SQL Server 2005 defines a new data type called xml. This data type can be the data type for a column when you create a table. It can also be the data type for a parameter that is passed to a stored procedure or a function. It works in much the same way as the other built-in data types in SQL Server. An XML instance is the value assigned to a variable, parameter, or column value that has an xml data type.
When XML data comes into SQL Server, SQL Server parses it to ensure that it is XML data, based on the SQL ANSI 2003 standard of an XML data type. This means the XML can be an XML document or a fragment containing more than one top-level element, and it can even have top-level text.
After parsing, the data is placed into the xml data type, which provides a logical view of the XML data that has been parsed into binary XML representation of the XQuery data model. The binary XML is used by SQL Server to provide efficient processing of queries.
You can also place a set of XML schemas into the SQL Server Schema Collection. The Schema Collection is a metadata object that is used to manage schema validation information, which can be associated with an xml data type to provide automatic validation of the type. An xml column that has no schema assigned is called an "untyped" xml column; an xml column that has a schema assigned is called a "typed" xml column, as shown in Figure 15-1.
Figure 15-1: Untyped vs. typed XML data storage to the xml data type
The Schema Collection contains XML schemas that might be related using <xs:import> or might be unrelated. Each typed XML instance specifies the target namespace from the Schema Collection it conforms to. The database engine validates the instance according to its schema during data assignment and modification. To provide efficient processing of typed XML data, the schema information is also used in storage and query optimizations.

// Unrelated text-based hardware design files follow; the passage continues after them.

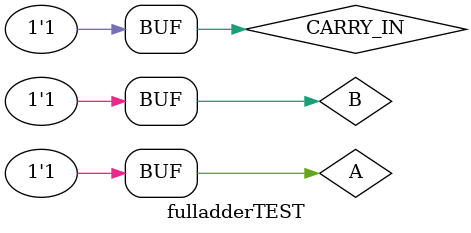
<source format=v>
`timescale 1ns / 1ps

module fulladderTEST;
  
  reg A, B, CARRY_IN;
  wire CARRY_OUT, SUM;

  fulladder myAdder(
    .A(A),
    .B(B),
    .CARRY_IN(CARRY_IN),
    .CARRY_OUT(CARRY_OUT),
    .SUM(SUM)
  );

initial
begin
$monitor(A, B, CARRY_IN, CARRY_OUT, SUM);
  
  A = 1'b0;
  B = 1'b0;
  CARRY_IN  = 1'b0;
  
  #10
  A = 1'b0;
  B = 1'b0;
  CARRY_IN  = 1'b1;
  
  #10
  A = 1'b0;
  B = 1'b1;
  CARRY_IN  = 1'b0;
  
  #10
  A = 1'b0;
  B = 1'b1;
  CARRY_IN  = 1'b1;
  
  #10
  A = 1'b1;
  B = 1'b0;
  CARRY_IN  = 1'b0;
  
  #10
  A = 1'b1;
  B = 1'b0;
  CARRY_IN  = 1'b1;
  
  #10
  A = 1'b1;
  B = 1'b1;
  CARRY_IN  = 1'b0;
  
  #10
  A = 1'b1;
  B = 1'b1;
  CARRY_IN  = 1'b1;
  
end

endmodule

</source>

You can easily query for the complete XML data instance in the xml column, but the xml data type has five methods that are used to retrieve and modify XML data:
query Extracts parts of an XML instance. An XQuery expression is provided that evaluates to a list of XML nodes. The complete subtree root of these nodes is returned in document order. The result type is untyped xml.
value Extracts a scalar value from an XML instance. An XQuery expression is provided that evaluates to a node value. This value is cast to the T-SQL type specified as the second argument of the value method.
exist Provides an existential check on an XML instance. An XQuery expression is provided that returns 1 if the expression evaluates to a non-null node list; otherwise, it returns 0.
nodes Yields instances of a special xml data type, each with its context set to a different node than the XQuery expression evaluates to. The special xml data type supports query, value, nodes, and exist methods and can be used in count(*) aggregations and NULL checks. All other uses result in an error.
modify Permits modifying parts of an XML instance, such as adding or deleting subtrees or replacing scalar values (such as replacing the inventory count of a widget from 5 to 4).
Executing a query processes each XML instance at runtime which can be expensive if the XML instance values are large or the query needs to be evaluated on many rows in a table. In these situations, you can increase performance by implementing an index.
You can create a primary XML index on an xml column, which creates an index on all tags, values, and paths of the XML instances in the xml column. The primary XML index provides efficient evaluation of queries on XML data, and it can efficiently reassemble an XML result from the index while preserving document order and document structure.
The following secondary XML indexes, shown also in Figure 15-2, can also be created on an xml column to improve performance on different types of queries.
PATH Used for path-based queries.
PROPERTY Used for property bag scenarios. A property bag is a container that can store any value and that is usually implemented as a dictionary, where a name, or key, is used to retrieve or set a value. This is how you locate XML parts when you work with untyped XML documents.
VALUE Used for value-based queries.
Figure 15-2: The primary index must be created before the secondary indexes are created, and these indexes can increase performance when you work with large XML instances.